TASK: Each record that follows is to be transcribed exactly, excluding its images.

Collected data

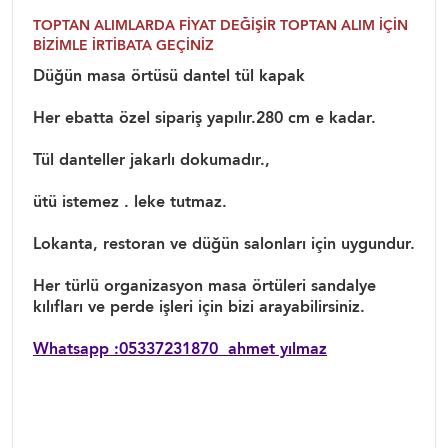
TOPTAN ALIMLARDA FİYAT DEĞİŞİR TOPTAN ALIM İÇİN
BİZİMLE İRTİBATA GEÇİNİZ
Düğün masa örtüsü dantel tül kapak
Her ebatta özel sipariş yapılır.280 cm e kadar.
Tül danteller jakarlı dokumadır.,
ütü istemez . leke tutmaz.
Lokanta, restoran ve düğün salonları için uygundur.
Her türlü organizasyon masa örtüleri sandalye
kılıfları ve perde işleri için bizi arayabilirsiniz.
Whatsapp :05337231870 ahmet yılmaz
Düğün masa örtüler düğün masa örtüsü, düğün
masa örtü fiyatları, 10 kişilik masa örtüler, restoran
masa örtüleri, yuvarlak düğün masa örtüler, düğün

EXPECTED OUTPUT:
TOPTAN ALIMLARDA FİYAT DEĞİŞİR TOPTAN ALIM İÇİN
BİZİMLE İRTİBATA GEÇİNİZ
Düğün masa örtüsü dantel tül kapak
Her ebatta özel sipariş yapılır.280 cm e kadar.
Tül danteller jakarlı dokumadır.,
ütü istemez . leke tutmaz.
Lokanta, restoran ve düğün salonları için uygundur.
Her türlü organizasyon masa örtüleri sandalye
kılıfları ve perde işleri için bizi arayabilirsiniz.
Whatsapp :05337231870 ahmet yılmaz
Düğün masa örtüler düğün masa örtüsü, düğün
masa örtü fiyatları, 10 kişilik masa örtüler, restoran
masa örtüleri, yuvarlak düğün masa örtüler, düğün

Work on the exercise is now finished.